Former Customs officer Perry M. Iguel was slapped with a 24-month jail term for his involvement in a conspiracy to distribute methamphetamine or “ice.”
At a hearing on Thursday, U.S. District Court for the NMI Chief Judge Ramona M. Manglona sentenced Iguel to 24 months in prison.
After serving his sentence, Iguel will be placed on three years of supervised release.
Manglona also required the defendant to, among other things, perform 150 hours of community service, participate in a substance abuse program, and pay a $100 special assessment fee.
The judge waived all fines after determining that the defendant does not have the ability to pay.
Manglona granted the U.S. government’s motion to dismiss the remaining two charges.
Assistant U.S. attorney Rami Badawy recommended 18 months imprisonment—the low end of the sentencing guidelines. Court-appointed counsel Robert T. Torres recommended a one-month prison term.
In his sentencing memorandum, Torres disclosed that as this case was pending, Iguel’s wife passed away on June 29 at the age of 32 after a battle with gastrointestinal cancer.
Iguel and his wife learned only about the cancer last January, barely five months after the defendant was arrested and charged. Torres said the wife’s death left Iguel behind with their two sons, ages 10 and 6.

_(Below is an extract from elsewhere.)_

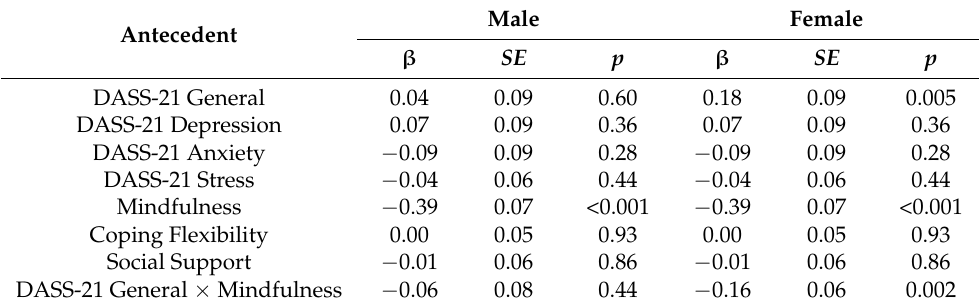
Table 4. Latent multiple regression of IGD tendency with moderating testing across two countries (Model 10).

“The two children cannot be punished for the sins of their father and left unguided as a result of the loss of their mother,” he said.
To bring his sons back from Guam, Iguel had to pawn his wedding ring—“the most treasured item evidencing his lifelong commitment” to his wife, said Torres.
According to the indictment, Iguel, then a Customs officer, distributed $420 worth of “ice” on Dec. 13, 2011, and Jan. 10, 2012. The defendant pleaded guilty in October 2012.